The Palais de la Cochinchine is not a slavish reproduction of an existing monument, but the quintessence of what our rich colony can give from the architectural point of view. In a word, it is the summary of the most beautiful motifs of the religious and domestic art of this part of Indo-China.

An entrance door, supported by four columns of Dau wood and remarkable for the finesse, good taste and variety of its sculptures, gives access to an inner courtyard.
This courtyard, an obligatory complement to all the houses of the Annamites, these skilled fish farmers, corresponds to the atrium of Roman houses and contains a basin with rockeries, furnished with aquatic plants.

Around it are vases of Cochinchina porcelain decorated with indigenous shrubs and earthenware dragons.

This door is flanked on the right and left by stepped porticoes that lead visitors into the side wings of the Palace and allow for covered circulation. At the end of the courtyard, in line with the door, a five-step staircase decorated with two faience lions, gives access to the peristyle entrance to the great hall. The aediculae flanking this staircase are an exact reproduction of those in front of the Pagoda of Illustrious Men, located on the road between Saigon and Cholon.

No less than the artists, the visitors will stop in front of the sculptures which decorate the trusses of the peristyle, and of the big room.

The wooden supports that support the trusses represent the main scenes of Annamite life or the legends that abound in the history of this people, animals whose bizarre assembly, shapes and strange attitudes will not fail to excite the astonishment of people who are not very familiar with Far Eastern art.

The three entrance doors of this hall are also remarkable for the purity of their lines and the finesse of their sculptures.

The architecture of the side galleries is of the purest Annamite and the method of assembling the trusses of the framework is remarkably simple, despite the tormented forms of the crossbeams.

Let us also mention as a real marvel the earthenware crest which surmounts the central part of this palace and which was executed in Cholon, near Saigon. This crest, 20 metres long and 3 metres high, is interesting, not only from the point of view of its manufacture, which is a real tour de force, but also for its happy shape, the diversity of the details it contains and the harmony of the colours.

In another genre, the motifs in grey bricks that decorate the ends of the forecourts are very interesting to study.

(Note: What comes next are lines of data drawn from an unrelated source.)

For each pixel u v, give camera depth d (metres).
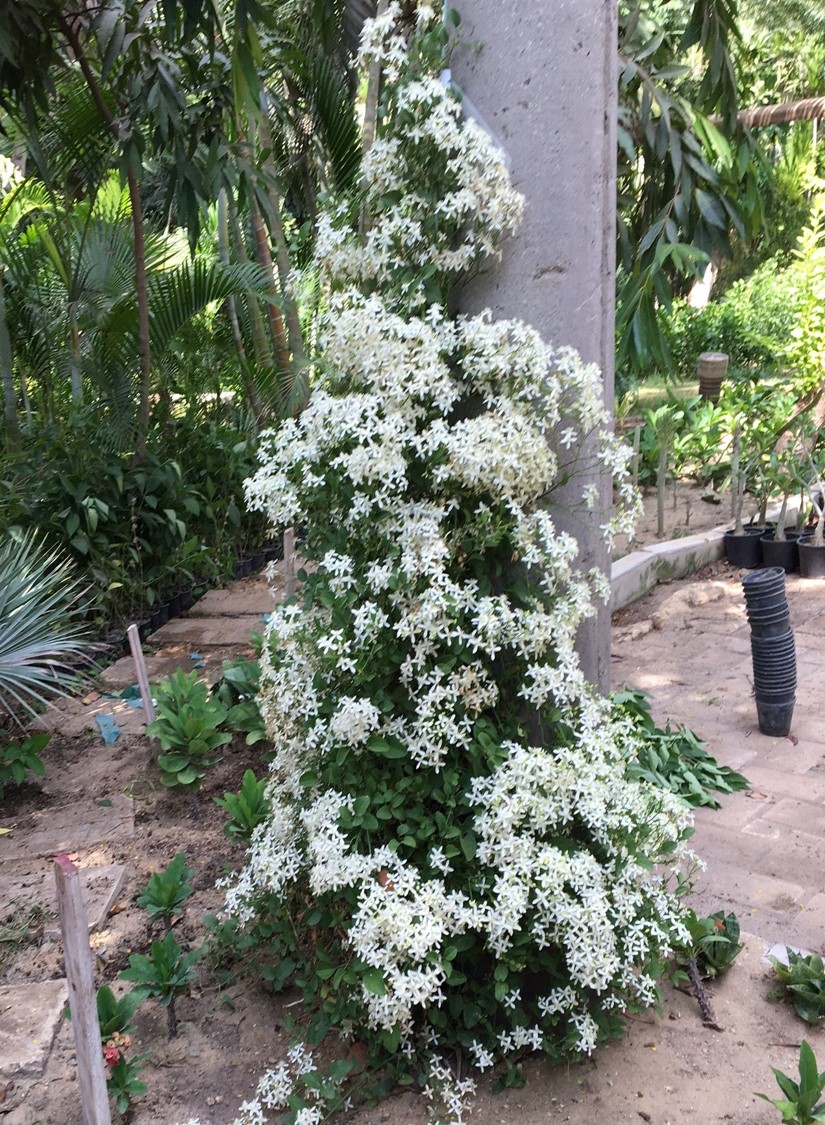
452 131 2.22
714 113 5.86
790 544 6.93
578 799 2.27
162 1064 2.43
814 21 10.89
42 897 3.12
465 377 2.33
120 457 6.50
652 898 2.45
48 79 5.44
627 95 5.76
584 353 2.46
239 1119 2.20
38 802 3.88
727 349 14.09
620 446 2.42
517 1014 2.30
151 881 2.91
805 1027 2.52
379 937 2.03
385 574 2.15
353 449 2.23
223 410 8.73
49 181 6.51
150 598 6.02
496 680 2.40
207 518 6.99
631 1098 2.28
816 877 3.28
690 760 4.15
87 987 1.97
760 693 4.44
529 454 2.21
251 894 2.61
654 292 5.27
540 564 2.35
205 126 5.79
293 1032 2.48
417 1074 2.34
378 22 2.36
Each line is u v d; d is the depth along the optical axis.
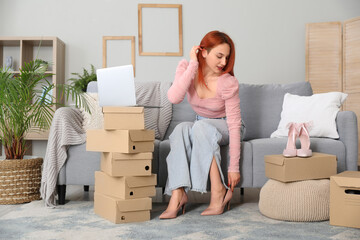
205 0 4.79
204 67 2.16
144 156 1.88
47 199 2.20
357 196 1.73
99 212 2.00
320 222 1.84
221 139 2.08
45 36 4.40
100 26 4.72
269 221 1.85
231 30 4.81
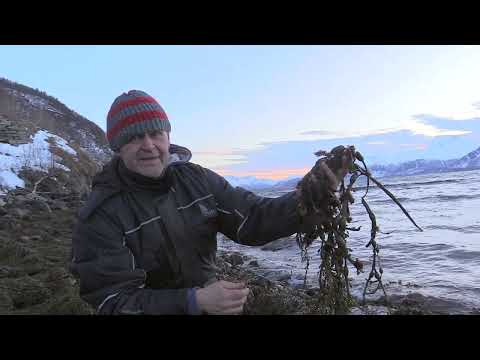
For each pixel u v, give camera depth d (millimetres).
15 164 19281
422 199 30344
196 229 2461
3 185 17125
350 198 2363
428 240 12609
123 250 2246
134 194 2375
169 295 2119
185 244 2416
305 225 2379
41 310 4719
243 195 2611
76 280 6051
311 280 8297
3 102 30625
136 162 2352
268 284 7492
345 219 2320
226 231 2670
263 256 12648
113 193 2334
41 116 33344
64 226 13094
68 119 52062
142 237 2322
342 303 2488
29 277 6266
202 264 2510
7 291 5281
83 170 24578
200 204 2512
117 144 2383
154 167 2367
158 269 2365
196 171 2637
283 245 14281
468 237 12773
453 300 6293
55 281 5922
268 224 2455
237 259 11648
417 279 7891
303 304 4637
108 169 2447
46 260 7734
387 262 9758
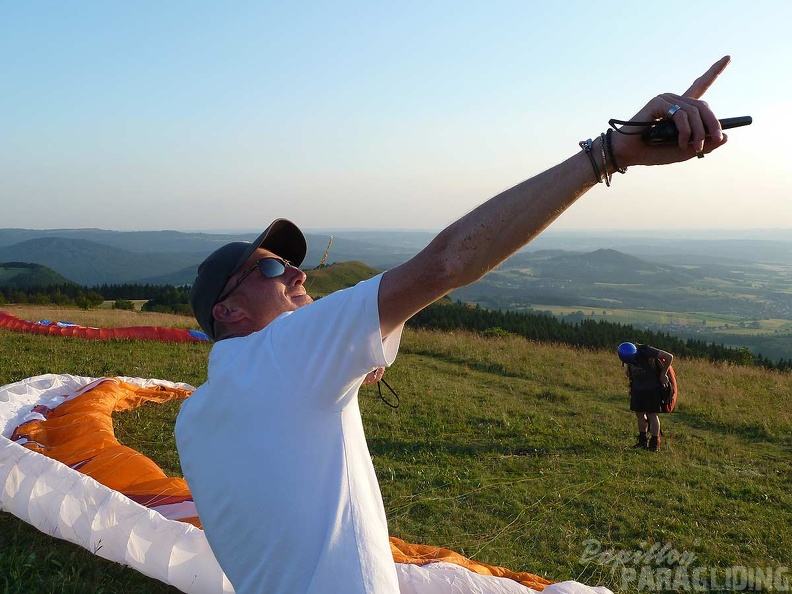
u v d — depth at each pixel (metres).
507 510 6.11
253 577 1.48
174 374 11.05
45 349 11.94
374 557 1.43
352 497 1.44
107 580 3.81
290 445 1.41
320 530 1.40
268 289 1.78
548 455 8.16
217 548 1.57
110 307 49.69
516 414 10.24
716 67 1.26
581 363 16.08
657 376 8.77
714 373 16.45
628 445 8.99
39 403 7.09
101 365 10.89
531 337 25.81
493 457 7.82
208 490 1.53
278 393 1.42
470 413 9.93
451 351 16.64
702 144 1.12
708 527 6.16
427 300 1.29
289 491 1.41
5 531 4.24
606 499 6.63
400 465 7.16
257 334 1.54
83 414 6.50
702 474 7.88
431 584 3.28
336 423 1.45
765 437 10.34
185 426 1.62
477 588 3.28
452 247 1.24
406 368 13.84
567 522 5.96
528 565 5.05
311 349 1.38
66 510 4.04
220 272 1.76
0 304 41.28
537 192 1.19
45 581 3.67
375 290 1.30
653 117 1.17
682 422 11.09
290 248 1.91
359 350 1.32
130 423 7.42
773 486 7.72
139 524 3.83
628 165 1.20
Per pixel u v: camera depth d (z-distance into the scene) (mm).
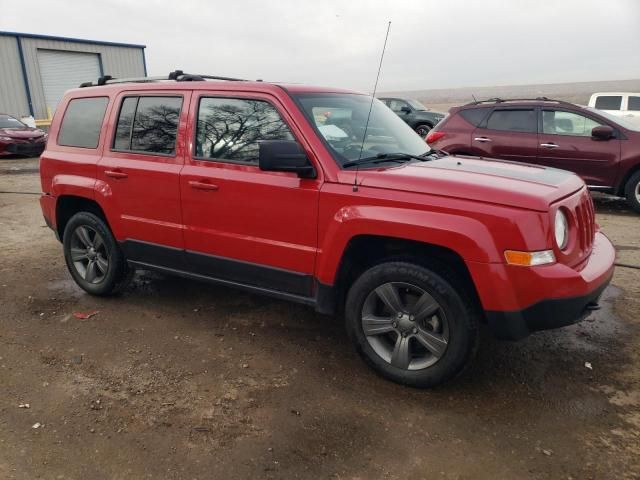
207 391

The pictorial decoration was executed by twenty Annamite artists sent by Cochinchina and Tonkin, chosen from among the most skilful, and whom all of Paris took pleasure in seeing work before the opening of the Exhibition.
The Palais de la Cochinchine is divided into three parts:
In the centre of the pagoda are the objects of worship, some very beautiful furniture, the decorative part of the indigenous art. To the right and left are exhibited the products of the soil, interspersed with curious objects to avoid monotony and enhance the picturesque dryness inevitable of such an exhibition.

The visitor can start on either side. The main thing is that he should not omit anything he needs to see, i.e. weapons, musical instruments, gongs, drums and tambourines, beds - marvels - bronzes, terracottas, costumes and silks. The latter, represented by beautiful specimens and accompanied by a history of manufacture from the unwinding of the cocoons to weaving, will arrest the visitors as much as the women.

Many of the objects on display will appeal to the ladies, including a collection of school books and handicrafts by the French teachers of the colony. And then there are the theatrical costumes, bamboo and its thousand and one industrial or domestic applications, lacquered wood, mother-of-pearl inlays, rattan seats, scales, models of houses, boats, carts, etc.

The products of the soil may not be of interest to the general public, but they are no less eloquent. Let us mention the rice - Cochinchina is one of the largest rice-producing countries, the main food of three-fifths of the Asians - the fruits, starches, tobacco, peanuts, coffee, indigo, honey, etc.
The curious and the specialists alike can obtain information on these products at the pavilion of the Trade Information Service.